Friday: Thank goodness – only one more day to go. Then 3 weeks of Christmas holidays. Or so we thought. For, when we got out our calendars we discovered to our horror that the holidays had been cut short – only 2 weeks, 3 days, 43 hours, and 22 minutes (and 6 seconds), but that time was fast slipping away. And there was still a whole day to go. A day with a 2 hour closed book Shakespeare exam which I also had not revised for, and after which I lost my English folder (which I need over the holidays aaaaaaah). A day where I received a 4 page long school report which listed everything that ‘she could do better.’ A school report which I turned into paper aeroplanes because my eyes were not really awake enough to take it all in, and it was the last day of term and I didn’t really want to be there. A day where I received more Christmas prep than it is probably possible to do in 2 weeks, 3 days and 43 hours. A day where I spent 2 hours of my afternoon on the side of a rugby pitch with feet squelching in the mud watching the same 2 boys houses bash each other as much as possible to win a game, the rules of which I couldn’t really seem to make out. *Note to self: next year remember to take a flask for hot chocolate.* A day where I ate a Christmas lunch, and then proceeded to feel slightly sick for the rest of the afternoon.

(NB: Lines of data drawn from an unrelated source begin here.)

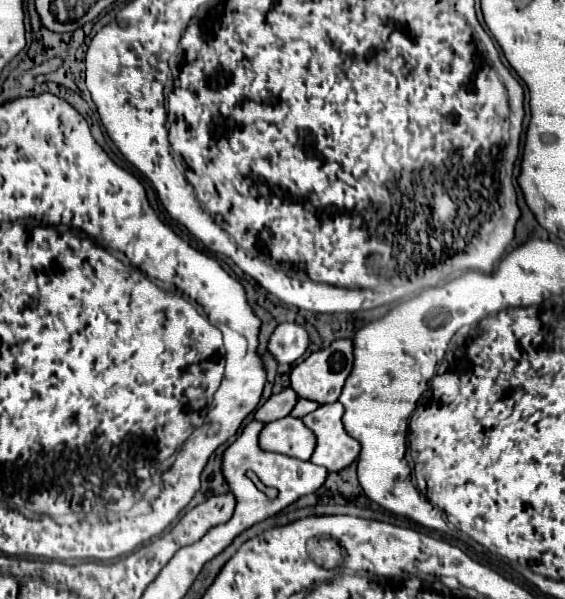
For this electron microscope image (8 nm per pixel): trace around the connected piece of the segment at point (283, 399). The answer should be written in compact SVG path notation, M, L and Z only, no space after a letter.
M285 389L277 395L271 395L265 405L261 405L257 411L255 411L255 419L261 421L261 423L271 423L271 421L277 421L281 417L287 417L291 413L291 409L295 407L297 403L297 395L293 389Z

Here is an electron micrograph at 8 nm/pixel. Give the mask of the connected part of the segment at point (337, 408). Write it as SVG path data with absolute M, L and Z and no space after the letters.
M337 401L331 405L319 405L313 413L303 417L303 423L317 437L317 445L309 461L325 467L327 471L345 469L361 451L361 445L343 429L341 415L343 405Z

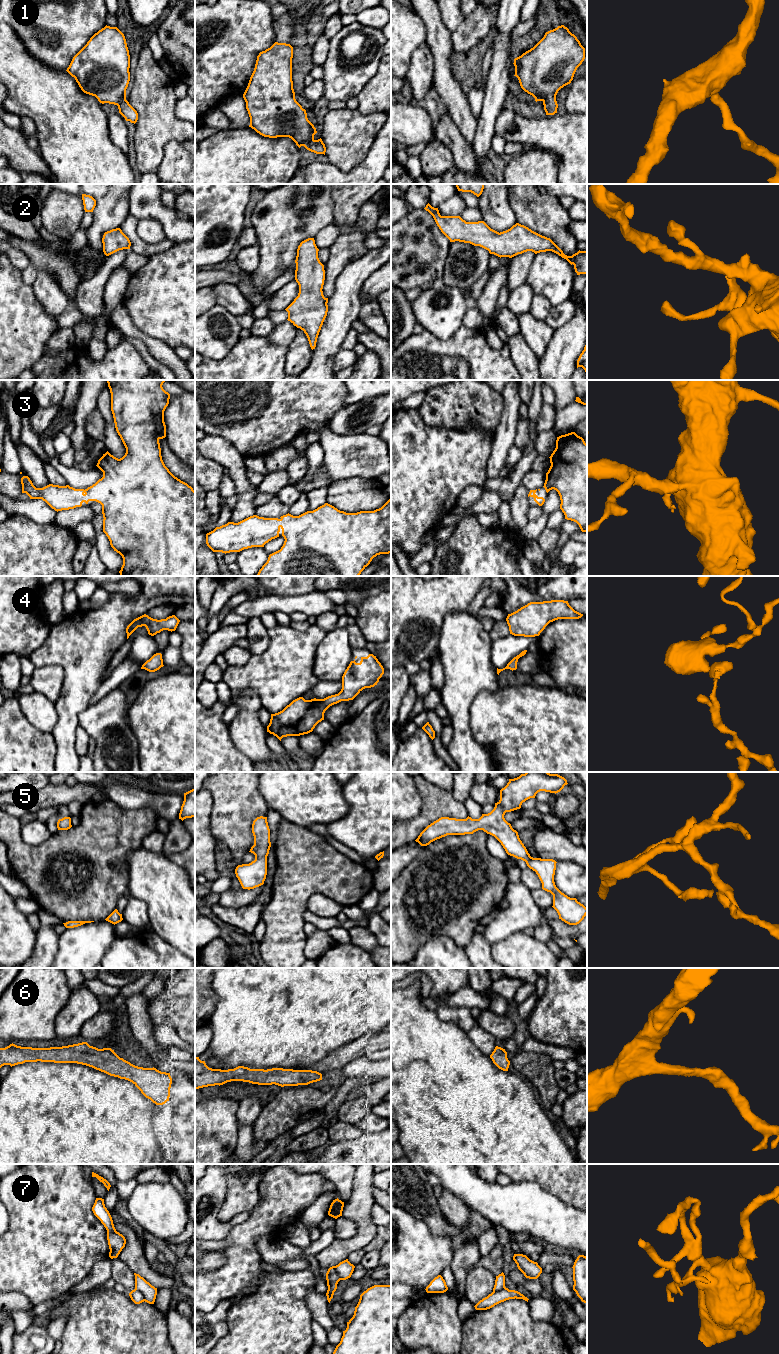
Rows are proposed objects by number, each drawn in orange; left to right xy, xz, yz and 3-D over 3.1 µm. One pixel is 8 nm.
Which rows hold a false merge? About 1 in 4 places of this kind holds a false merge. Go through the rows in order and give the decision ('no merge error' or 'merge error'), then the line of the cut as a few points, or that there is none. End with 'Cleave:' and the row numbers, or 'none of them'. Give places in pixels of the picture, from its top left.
1: no merge error | no cut
2: no merge error | no cut
3: no merge error | no cut
4: no merge error | no cut
5: no merge error | no cut
6: no merge error | no cut
7: merge error | xy (135, 1288), (142, 1294), (145, 1300)
Cleave: 7

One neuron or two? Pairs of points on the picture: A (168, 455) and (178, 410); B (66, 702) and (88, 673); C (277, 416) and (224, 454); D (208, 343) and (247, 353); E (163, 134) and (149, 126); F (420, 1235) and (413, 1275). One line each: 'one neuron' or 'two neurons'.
A: two neurons
B: one neuron
C: two neurons
D: two neurons
E: one neuron
F: one neuron

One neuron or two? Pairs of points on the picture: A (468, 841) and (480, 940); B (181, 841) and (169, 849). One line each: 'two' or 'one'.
A: two
B: one

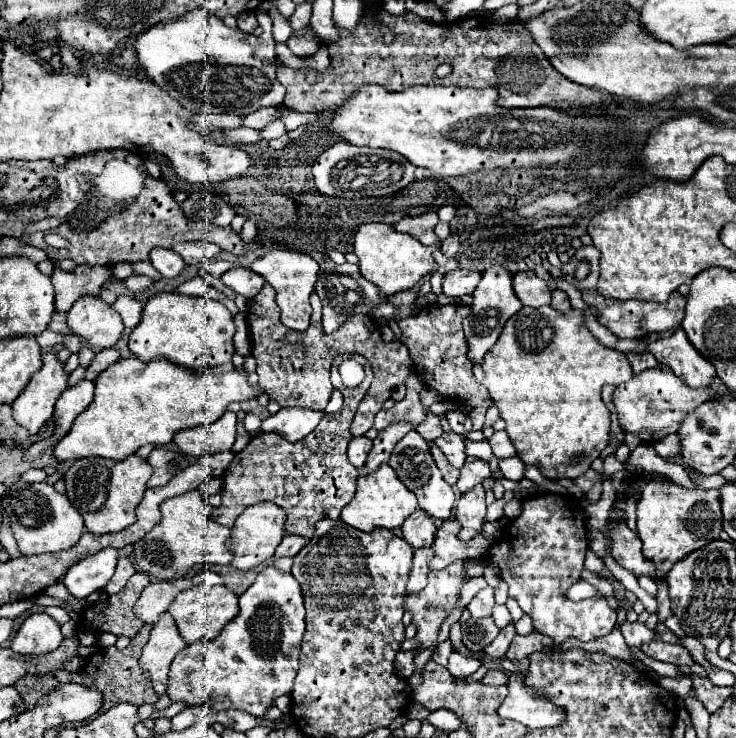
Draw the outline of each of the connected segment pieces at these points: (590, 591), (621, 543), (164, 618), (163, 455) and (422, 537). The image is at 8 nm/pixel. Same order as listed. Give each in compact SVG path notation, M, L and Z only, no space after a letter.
M580 579L573 583L567 590L566 596L574 602L578 602L587 598L599 595L600 592L584 579Z
M609 525L609 529L611 529L611 539L613 539L611 555L617 561L617 565L631 571L635 577L647 575L647 577L657 579L657 583L661 583L659 577L655 575L655 563L649 561L641 551L639 537L627 525L619 525L619 529L615 529L615 525Z
M163 613L159 621L151 629L149 643L143 647L139 665L143 671L151 675L153 689L161 695L167 691L167 673L173 657L185 647L187 643L177 631L175 619L171 613Z
M155 447L147 461L153 467L153 477L147 481L147 487L161 487L169 483L179 471L191 465L187 455L173 449L165 449L165 447Z
M417 509L413 515L409 515L401 527L403 537L409 541L411 547L429 547L435 537L435 523L433 517L423 513L423 509Z

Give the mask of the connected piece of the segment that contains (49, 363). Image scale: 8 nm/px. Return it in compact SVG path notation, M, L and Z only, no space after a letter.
M45 353L43 355L43 367L31 377L27 389L21 393L21 397L17 397L13 401L13 415L15 421L23 427L27 427L33 435L37 435L37 431L51 419L53 415L53 405L59 399L59 395L67 389L67 379L69 375L65 373L65 365L57 359L57 353Z

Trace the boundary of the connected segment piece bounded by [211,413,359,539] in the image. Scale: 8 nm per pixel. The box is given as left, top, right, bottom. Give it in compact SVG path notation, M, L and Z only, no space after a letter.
M323 413L319 429L295 443L277 433L255 435L241 453L235 453L225 469L223 503L211 511L211 517L225 527L233 527L245 507L261 501L275 501L287 511L287 533L307 539L313 535L317 521L339 519L341 509L355 495L359 477L359 469L353 467L347 457L347 445L351 441L349 425L351 421L335 421L335 413Z

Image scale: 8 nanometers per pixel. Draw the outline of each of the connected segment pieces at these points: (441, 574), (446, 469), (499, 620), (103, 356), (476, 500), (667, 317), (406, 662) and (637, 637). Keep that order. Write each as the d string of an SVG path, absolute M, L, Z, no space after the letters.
M457 559L457 561L453 561L445 569L429 571L429 583L427 583L427 587L421 589L421 591L417 591L417 593L405 595L405 611L409 611L413 615L411 623L417 627L417 635L415 635L417 643L419 643L417 653L435 645L437 635L439 635L439 627L441 627L443 619L449 617L451 611L457 607L461 587L467 583L467 567L469 567L469 563L471 563L471 559Z
M431 445L431 453L433 453L433 459L435 459L437 467L441 469L445 481L453 487L453 485L457 483L457 479L459 479L459 469L455 469L455 467L447 461L447 457L443 457L443 453L437 449L437 445Z
M495 605L495 609L493 609L493 619L495 619L495 623L497 623L499 629L501 629L503 625L509 625L509 623L511 623L511 615L509 615L509 611L507 611L505 605Z
M111 347L111 349L101 349L101 351L95 355L95 359L91 361L91 365L87 367L85 377L91 379L91 381L95 381L101 371L105 371L109 365L113 365L113 363L119 361L119 359L121 359L121 355L119 355L119 351L117 351L115 347Z
M475 485L471 491L463 493L455 507L455 519L461 523L459 539L469 541L481 535L485 523L485 489L483 485Z
M583 245L581 249L577 249L577 253L571 257L571 261L589 261L591 263L591 273L585 281L579 283L579 291L583 295L583 301L589 307L597 309L597 319L603 327L607 327L615 337L619 339L643 339L649 333L659 333L659 331L671 331L677 325L681 325L683 321L683 313L685 313L685 297L679 295L677 291L671 293L667 303L645 303L645 301L637 301L637 299L629 299L629 301L617 301L617 299L605 299L597 293L595 285L597 285L597 277L599 277L599 249L595 245Z
M399 651L395 655L395 671L401 679L409 679L413 675L413 657L415 651Z
M625 621L625 623L619 625L619 629L621 629L621 633L623 633L623 637L625 637L625 641L627 641L629 647L641 647L643 643L651 643L655 639L655 631L647 629L639 621L635 621L631 625Z

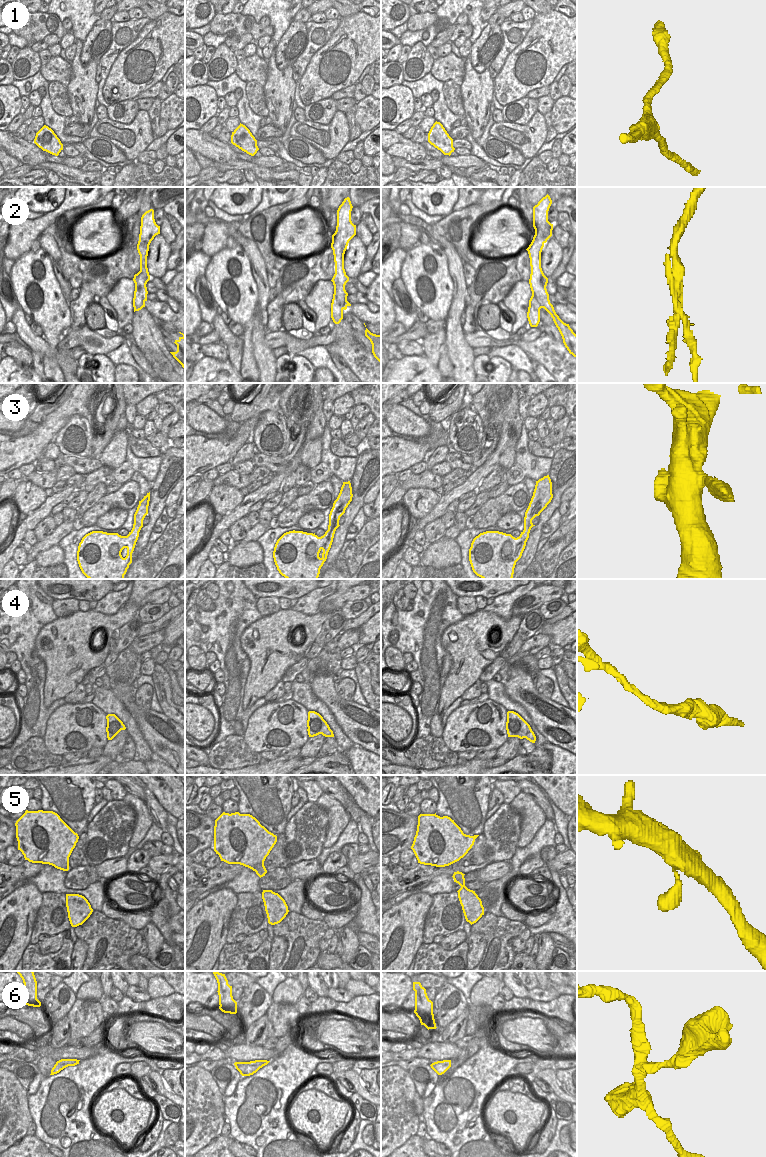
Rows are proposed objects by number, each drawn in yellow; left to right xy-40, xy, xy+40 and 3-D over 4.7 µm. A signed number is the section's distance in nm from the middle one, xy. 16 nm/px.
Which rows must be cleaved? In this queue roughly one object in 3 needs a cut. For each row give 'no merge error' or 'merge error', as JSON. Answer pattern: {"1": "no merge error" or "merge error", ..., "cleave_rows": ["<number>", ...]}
{"1": "no merge error", "2": "merge error", "3": "no merge error", "4": "no merge error", "5": "no merge error", "6": "no merge error", "cleave_rows": ["2"]}

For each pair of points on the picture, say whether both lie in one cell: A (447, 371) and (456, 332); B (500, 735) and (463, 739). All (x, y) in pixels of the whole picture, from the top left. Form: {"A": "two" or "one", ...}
{"A": "two", "B": "one"}

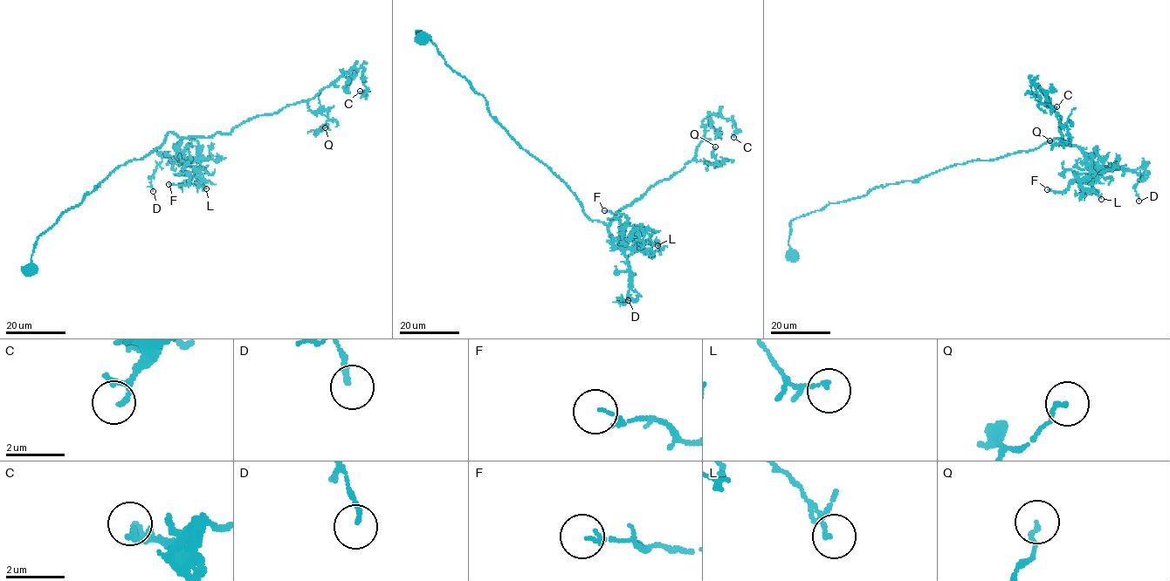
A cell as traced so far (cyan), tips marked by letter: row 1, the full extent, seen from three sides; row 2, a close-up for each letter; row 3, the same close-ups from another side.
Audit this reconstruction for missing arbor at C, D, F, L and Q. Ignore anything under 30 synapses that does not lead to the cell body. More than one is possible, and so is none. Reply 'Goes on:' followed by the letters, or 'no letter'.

A day where I got home, ate dinner, and fell straight asleep, only to be woken fifteen hours later by the ring of the doorbell. My grandparents had arrived, and in the hours since I had been sleeping I had come down with a fluey coldy bug. And here I am. Saturday morning, in bed, with flu. A fitting end to a week from hell. Merry Christmas everyone! And in the meantime, between now and next year’s last Christmas week, I’m going to learn to be a robot.